Regional Institutions in the Context of the New 2030 Energy Governance
This project took a closer look at regional institutions in the European electricity sector and how they could potentially contribute to a future EU energy governance as proposed by the EU Commission in its 2030 climate and energy package. Ecologic Institute produced a policy paper on the challenges and opportunities of regional cooperation for reaching the EU 2030 climate and energy targets.
At the European Council summit in October 2014 the European heads of state agreed to new climate and energy targets for 2030, including a domestic greenhouse gas reduction target of at least 40% compared to 1990 and at least 27% renewable energy and energy savings.

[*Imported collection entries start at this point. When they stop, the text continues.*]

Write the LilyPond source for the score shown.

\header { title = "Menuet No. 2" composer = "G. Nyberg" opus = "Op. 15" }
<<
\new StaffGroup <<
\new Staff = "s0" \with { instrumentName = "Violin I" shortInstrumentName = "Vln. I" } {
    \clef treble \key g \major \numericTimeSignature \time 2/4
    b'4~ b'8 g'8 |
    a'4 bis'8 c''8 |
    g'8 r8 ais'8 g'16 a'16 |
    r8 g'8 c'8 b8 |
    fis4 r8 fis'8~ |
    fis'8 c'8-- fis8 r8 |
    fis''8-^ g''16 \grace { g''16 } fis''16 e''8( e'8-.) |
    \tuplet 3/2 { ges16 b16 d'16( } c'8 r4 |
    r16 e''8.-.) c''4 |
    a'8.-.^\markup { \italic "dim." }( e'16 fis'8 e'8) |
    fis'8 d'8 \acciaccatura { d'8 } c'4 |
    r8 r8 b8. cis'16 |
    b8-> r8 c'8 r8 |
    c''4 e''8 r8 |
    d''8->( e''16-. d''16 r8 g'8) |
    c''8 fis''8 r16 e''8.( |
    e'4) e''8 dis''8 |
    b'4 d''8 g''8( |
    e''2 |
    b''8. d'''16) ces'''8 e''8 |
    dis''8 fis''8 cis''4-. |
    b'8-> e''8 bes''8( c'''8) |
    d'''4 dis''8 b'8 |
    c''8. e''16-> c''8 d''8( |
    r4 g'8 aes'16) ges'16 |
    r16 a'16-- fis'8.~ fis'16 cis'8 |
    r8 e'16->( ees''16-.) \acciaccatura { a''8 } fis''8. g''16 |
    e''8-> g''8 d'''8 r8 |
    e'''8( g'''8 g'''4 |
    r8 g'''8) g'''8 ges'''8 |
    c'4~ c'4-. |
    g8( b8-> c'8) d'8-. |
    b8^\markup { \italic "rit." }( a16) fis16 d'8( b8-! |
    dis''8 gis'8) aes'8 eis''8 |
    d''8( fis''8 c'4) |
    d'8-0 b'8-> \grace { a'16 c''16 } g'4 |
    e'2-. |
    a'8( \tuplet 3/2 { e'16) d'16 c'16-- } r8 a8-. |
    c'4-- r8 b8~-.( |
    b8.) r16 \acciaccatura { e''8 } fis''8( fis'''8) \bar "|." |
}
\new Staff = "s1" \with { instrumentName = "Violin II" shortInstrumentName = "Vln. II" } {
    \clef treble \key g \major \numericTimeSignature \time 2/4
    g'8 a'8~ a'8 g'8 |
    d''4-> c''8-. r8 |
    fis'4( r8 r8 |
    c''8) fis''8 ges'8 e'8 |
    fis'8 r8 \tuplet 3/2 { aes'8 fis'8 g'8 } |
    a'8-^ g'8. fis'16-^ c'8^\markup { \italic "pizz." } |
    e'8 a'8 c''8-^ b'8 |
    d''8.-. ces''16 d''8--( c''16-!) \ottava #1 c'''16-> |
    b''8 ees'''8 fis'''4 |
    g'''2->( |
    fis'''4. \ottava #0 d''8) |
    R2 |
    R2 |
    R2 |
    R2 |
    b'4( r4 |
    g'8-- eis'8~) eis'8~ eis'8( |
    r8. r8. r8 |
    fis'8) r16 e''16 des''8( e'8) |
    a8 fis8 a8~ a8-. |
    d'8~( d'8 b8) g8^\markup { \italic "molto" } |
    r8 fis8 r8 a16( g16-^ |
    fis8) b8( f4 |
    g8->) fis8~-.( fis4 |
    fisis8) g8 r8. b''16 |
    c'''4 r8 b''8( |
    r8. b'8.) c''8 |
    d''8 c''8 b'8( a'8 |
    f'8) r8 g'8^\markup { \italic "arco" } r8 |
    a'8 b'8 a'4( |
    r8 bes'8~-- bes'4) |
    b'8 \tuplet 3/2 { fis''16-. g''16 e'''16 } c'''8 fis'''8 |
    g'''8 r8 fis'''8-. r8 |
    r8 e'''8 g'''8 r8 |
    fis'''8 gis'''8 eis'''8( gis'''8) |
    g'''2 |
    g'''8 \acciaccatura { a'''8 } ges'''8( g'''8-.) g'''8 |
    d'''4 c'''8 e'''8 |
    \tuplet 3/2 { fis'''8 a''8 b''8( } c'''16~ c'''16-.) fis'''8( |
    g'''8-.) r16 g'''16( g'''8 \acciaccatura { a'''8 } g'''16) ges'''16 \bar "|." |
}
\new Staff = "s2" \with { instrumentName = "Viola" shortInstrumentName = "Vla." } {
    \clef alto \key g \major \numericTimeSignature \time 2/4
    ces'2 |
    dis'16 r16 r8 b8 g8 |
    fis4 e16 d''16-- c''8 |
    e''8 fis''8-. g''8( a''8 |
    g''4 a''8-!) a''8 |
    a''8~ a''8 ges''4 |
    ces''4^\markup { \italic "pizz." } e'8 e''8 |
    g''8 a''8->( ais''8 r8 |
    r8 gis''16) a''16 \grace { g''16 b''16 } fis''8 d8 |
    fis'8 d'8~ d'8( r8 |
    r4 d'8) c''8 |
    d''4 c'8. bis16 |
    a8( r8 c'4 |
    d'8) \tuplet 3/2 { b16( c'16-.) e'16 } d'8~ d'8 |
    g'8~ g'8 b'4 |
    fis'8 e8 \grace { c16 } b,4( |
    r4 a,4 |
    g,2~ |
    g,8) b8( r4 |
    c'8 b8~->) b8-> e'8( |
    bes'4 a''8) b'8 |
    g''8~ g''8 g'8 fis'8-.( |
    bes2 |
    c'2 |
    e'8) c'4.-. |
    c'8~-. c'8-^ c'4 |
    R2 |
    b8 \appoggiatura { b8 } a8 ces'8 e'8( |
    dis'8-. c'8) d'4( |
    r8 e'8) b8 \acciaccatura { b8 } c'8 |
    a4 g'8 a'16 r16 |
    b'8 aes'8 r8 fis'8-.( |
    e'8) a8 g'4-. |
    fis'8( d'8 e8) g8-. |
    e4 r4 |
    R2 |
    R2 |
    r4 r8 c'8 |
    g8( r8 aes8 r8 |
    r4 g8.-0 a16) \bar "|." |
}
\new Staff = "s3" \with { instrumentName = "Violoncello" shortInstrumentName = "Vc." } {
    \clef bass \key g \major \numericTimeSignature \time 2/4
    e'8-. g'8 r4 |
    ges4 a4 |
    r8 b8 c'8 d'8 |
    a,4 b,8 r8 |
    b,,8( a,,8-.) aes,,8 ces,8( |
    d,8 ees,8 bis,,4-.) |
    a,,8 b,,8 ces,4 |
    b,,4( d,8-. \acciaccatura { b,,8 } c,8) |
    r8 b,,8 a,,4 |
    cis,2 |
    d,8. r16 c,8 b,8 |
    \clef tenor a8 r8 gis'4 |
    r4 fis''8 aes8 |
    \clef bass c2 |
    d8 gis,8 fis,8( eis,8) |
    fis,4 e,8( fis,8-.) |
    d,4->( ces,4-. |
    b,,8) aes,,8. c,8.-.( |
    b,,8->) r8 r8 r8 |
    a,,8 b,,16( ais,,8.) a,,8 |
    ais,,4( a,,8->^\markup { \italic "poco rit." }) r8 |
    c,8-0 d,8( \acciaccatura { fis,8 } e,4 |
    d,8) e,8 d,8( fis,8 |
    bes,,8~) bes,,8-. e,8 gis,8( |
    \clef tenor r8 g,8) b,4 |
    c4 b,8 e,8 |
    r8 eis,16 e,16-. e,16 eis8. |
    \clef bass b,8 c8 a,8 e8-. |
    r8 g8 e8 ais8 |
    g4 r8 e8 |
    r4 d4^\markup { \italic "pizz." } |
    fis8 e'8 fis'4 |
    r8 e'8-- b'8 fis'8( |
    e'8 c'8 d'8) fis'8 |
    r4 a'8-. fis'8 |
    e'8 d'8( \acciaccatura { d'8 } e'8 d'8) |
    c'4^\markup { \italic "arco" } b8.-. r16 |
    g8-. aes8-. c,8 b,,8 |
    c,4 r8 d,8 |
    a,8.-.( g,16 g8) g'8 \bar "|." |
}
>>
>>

The council also confirmed that a new governance system would be put in place, which will aim, among other things, to "foster regional cooperation between Member States" in order to help achieve these goals. However, the proposed governance approach and especially its element of regional cooperation still require further specification. To contribute to this debate, Ecologic Institute examined several existing institutions and instruments for regional cooperation, including the North Seas Countries Offshore Grid Initiative (NSCOGI) and the Pentalateral Energy Forum (PEF), in order to derive relevant findings regarding:
- the opportunities, risks and challenges of regional cooperation,
- the contribution of regional institutions to the development of a new energy governance,
- the actors that should be involved in these institutions or other relevant processes in order to provide adequate support for large infrastructure investments, and
- how these institutions can be strenghtened in the future.
The research was based on literature review and interviews with experts.